[Records from a collection]
__________
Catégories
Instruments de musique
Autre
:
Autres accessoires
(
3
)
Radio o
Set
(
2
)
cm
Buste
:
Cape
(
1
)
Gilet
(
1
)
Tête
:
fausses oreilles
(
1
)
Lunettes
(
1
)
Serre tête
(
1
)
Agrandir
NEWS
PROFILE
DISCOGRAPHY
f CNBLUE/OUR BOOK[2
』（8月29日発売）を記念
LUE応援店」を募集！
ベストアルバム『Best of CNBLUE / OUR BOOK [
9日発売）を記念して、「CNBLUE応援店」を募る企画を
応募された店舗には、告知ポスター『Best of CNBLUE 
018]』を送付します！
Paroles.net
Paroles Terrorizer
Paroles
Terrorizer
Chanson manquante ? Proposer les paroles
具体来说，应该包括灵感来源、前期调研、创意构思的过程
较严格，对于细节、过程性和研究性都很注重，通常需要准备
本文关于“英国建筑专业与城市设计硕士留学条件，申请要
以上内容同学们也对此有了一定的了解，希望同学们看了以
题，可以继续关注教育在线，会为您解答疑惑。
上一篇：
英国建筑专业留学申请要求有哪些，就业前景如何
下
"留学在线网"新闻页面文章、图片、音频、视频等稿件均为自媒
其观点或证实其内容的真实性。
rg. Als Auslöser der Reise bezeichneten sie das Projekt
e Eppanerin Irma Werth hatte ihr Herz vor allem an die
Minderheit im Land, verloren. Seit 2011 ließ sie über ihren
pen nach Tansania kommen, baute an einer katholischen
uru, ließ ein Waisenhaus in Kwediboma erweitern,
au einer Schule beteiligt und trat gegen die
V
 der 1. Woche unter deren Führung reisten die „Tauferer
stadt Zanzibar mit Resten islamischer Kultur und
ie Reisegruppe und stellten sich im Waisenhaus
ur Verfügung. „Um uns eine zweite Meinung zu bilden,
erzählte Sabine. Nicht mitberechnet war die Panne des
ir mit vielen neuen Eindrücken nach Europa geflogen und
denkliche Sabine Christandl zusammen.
__________
• _What you are asked to do_: An exact copy of all the entries above is what is needed.

• _Task result_:
Catégories
Instruments de musique
Autre
:
Autres accessoires
(
3
)
Radio o
Set
(
2
)
cm
Buste
:
Cape
(
1
)
Gilet
(
1
)
Tête
:
fausses oreilles
(
1
)
Lunettes
(
1
)
Serre tête
(
1
)
Agrandir
NEWS
PROFILE
DISCOGRAPHY
f CNBLUE/OUR BOOK[2
』（8月29日発売）を記念
LUE応援店」を募集！
ベストアルバム『Best of CNBLUE / OUR BOOK [
9日発売）を記念して、「CNBLUE応援店」を募る企画を
応募された店舗には、告知ポスター『Best of CNBLUE 
018]』を送付します！
Paroles.net
Paroles Terrorizer
Paroles
Terrorizer
Chanson manquante ? Proposer les paroles
具体来说，应该包括灵感来源、前期调研、创意构思的过程
较严格，对于细节、过程性和研究性都很注重，通常需要准备
本文关于“英国建筑专业与城市设计硕士留学条件，申请要
以上内容同学们也对此有了一定的了解，希望同学们看了以
题，可以继续关注教育在线，会为您解答疑惑。
上一篇：
英国建筑专业留学申请要求有哪些，就业前景如何
下
"留学在线网"新闻页面文章、图片、音频、视频等稿件均为自媒
其观点或证实其内容的真实性。
rg. Als Auslöser der Reise bezeichneten sie das Projekt
e Eppanerin Irma Werth hatte ihr Herz vor allem an die
Minderheit im Land, verloren. Seit 2011 ließ sie über ihren
pen nach Tansania kommen, baute an einer katholischen
uru, ließ ein Waisenhaus in Kwediboma erweitern,
au einer Schule beteiligt und trat gegen die
V
 der 1. Woche unter deren Führung reisten die „Tauferer
stadt Zanzibar mit Resten islamischer Kultur und
ie Reisegruppe und stellten sich im Waisenhaus
ur Verfügung. „Um uns eine zweite Meinung zu bilden,
erzählte Sabine. Nicht mitberechnet war die Panne des
ir mit vielen neuen Eindrücken nach Europa geflogen und
denkliche Sabine Christandl zusammen.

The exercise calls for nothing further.